Dopo aver prestato le nostre braccia alla pastificazione, eccole tornare all'agricoltura. Forse agricoltura è una parola grossa, diciamo a un campo. 
Iride caccia le infestanti col pensiero
Laura verifica che sia cresciuto qualcosa   









Si fa presto a pianificare piani bi, poi succede che decidi di farlo davvero e ti accorgi che le cose non vanno come avevi immaginato. O no?!
Comunque sia, una vita è troppo poca, non ci basta, ci sono troppi mestieri da imparare. Mettersi nei panni degli altri può essere molto utile, ma faticoso.
Quando il tuo lavoro non è legato al tempo atmosferico, il fatto che piova può solo metterti di cattivo umore, oppure farti prendere l'ombrello, o farti uscire in macchina invece che a piedi. Ma se il tuo lavoro dipende dalla pioggia, dal vento, dai nubifragi, dal freddo improvviso, perchè potresti non mangiare, o perdere dei soldi. Beh allora la cosa cambia!

Vi sentite un po' confusi? Andiamo con ordine. Come avete letto in un post precedente, abbiamo trascorso un anno un po' burrascoso, diciamo. Ma siamo sempre noi, le sfogline di PNS, che abbiamo deciso di fare un'esperienza agricola. Ci troviamo in Sardegna e stiamo coltivando la terra, insomma abbiamo seminato un po' di ortaggi: spinaci, piselli, insalate, cime di rapa, patate, fave, finocchi, broccoli e bieta da costa. Dopo un panico iniziale, dovuto alle continue piogge a una settimana dalla semina, tra le infestanti si sono fatte largo le nostre piantine.
Cosa abbiamo imparato? I semenzai, se esistono, vanno usati.
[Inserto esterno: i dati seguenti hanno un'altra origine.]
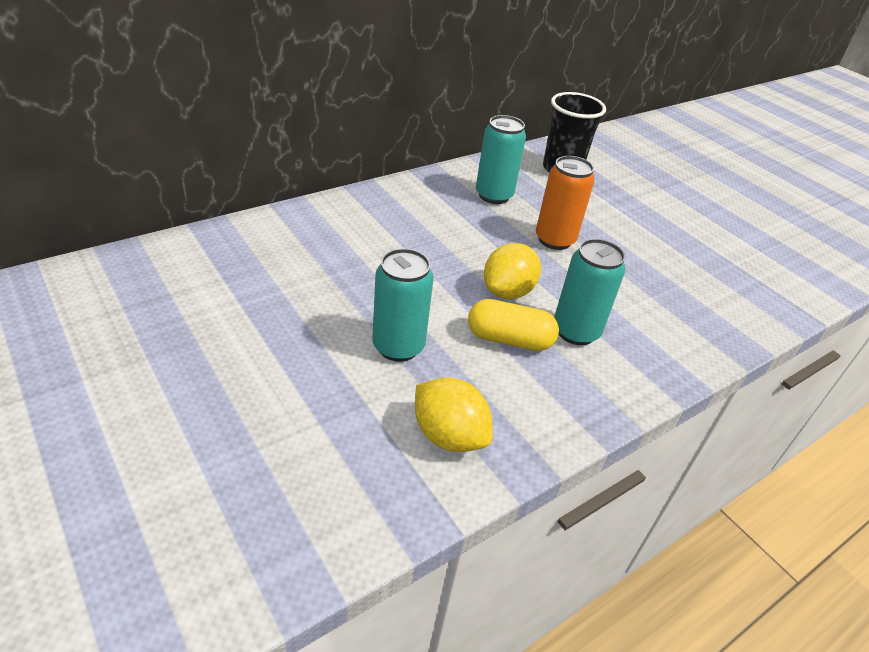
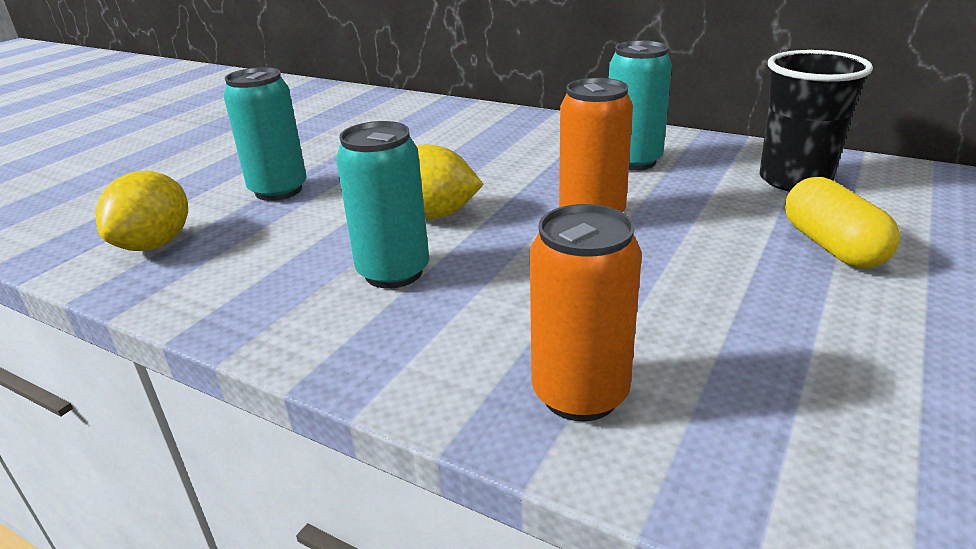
camera: 70 degrees right, 10 degrees down
(509, 339) = (338, 237): yellow capsule -> yellow capsule (832, 246)
(719, 315) = (580, 394): none -> orange can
In Sardegna il tempo è mite, ma non a Novembre. La Sardegna è bella, ma il lavoro non c'è. (cit.)
Cosa fare allora? Vorremmo trovare un'idea travolgente, che abbia la stessa forza della plastica squagliata di Burri. Coltivare degli ortaggi così buoni, che nessuno ne ha mai mangiato. Trovare un modo di coltivazione che rivoluzioni l'agricoltura mondiale. Coltivare un grano così antico, che non c'è nemmeno nei libri di Storia. Da questo grano, farci una farina che fa dimagrire se ne mangi quintali, e ti fa più bella, forse immortale, ma non vorrei esagerare. Mentre discutiamo su come svoltare la nostra carriera di braccianti agricole, ci capitano per le mani tre chili di bacche di mirto.
Ci vorrebbe un idea rivoluzionaria, trasformare queste bacche in qualcosa che la gente non ha mai visto, in un qualcosa al quale le persone non possano più rinunciare. Un qualcosa bello da vedere, e buono da gustare. Un qualcosa che faccia conoscere la Sardegna al mondo intero per l'utilizzo furbo di questa bacca. Che se ci sono un tedesco, uno spagnolo e un milanese e tu dici mirto, il milanese pensa subito alla Sardegna, ma anche il tedesco eh! 
Oppure mi affido alla tradizione vecchia di un secolo e faccio il liquore di Mirto, ma lo chiamo M'orto, o Mirt'orto? Perchè la campagna c'entra sempre. Crescerà anche spontaneamente, l'arbusto, ma ci vuol sempre qualcuno che lo raccolga.
Allora ci affidiamo alla scarna ricetta, meglio se fotocopiata, della zia, per preparare litri di mirto.
  • 700 g. di bacche di mirto
  • 1 L. di alcool
  • 1 L. e mezzo di acqua
  • 600 g. di zucchero (se ne possono usare anche 500 g. dipende dai gusti)
Mettete a macerare le bacche di mirto nell'alcool per quaranta giorni, dopo averle lavate. Mettetevi un promemoria, oppure scrivetelo nel calendario. Passato questo tempo fate bollire l'acqua, scioglieteci dentro lo zucchero, fatela raffreddare. Filtrare l'alcool e aggiungetelo all'acqua zuccherata, ormai fredda. Conservate al riparo da sguardi ingordi, per almeno dieci giorni. Ora potete berlo!
bacche di mirto, prima del lavaggio
 Se vi dico mirto, voi a cosa pensate?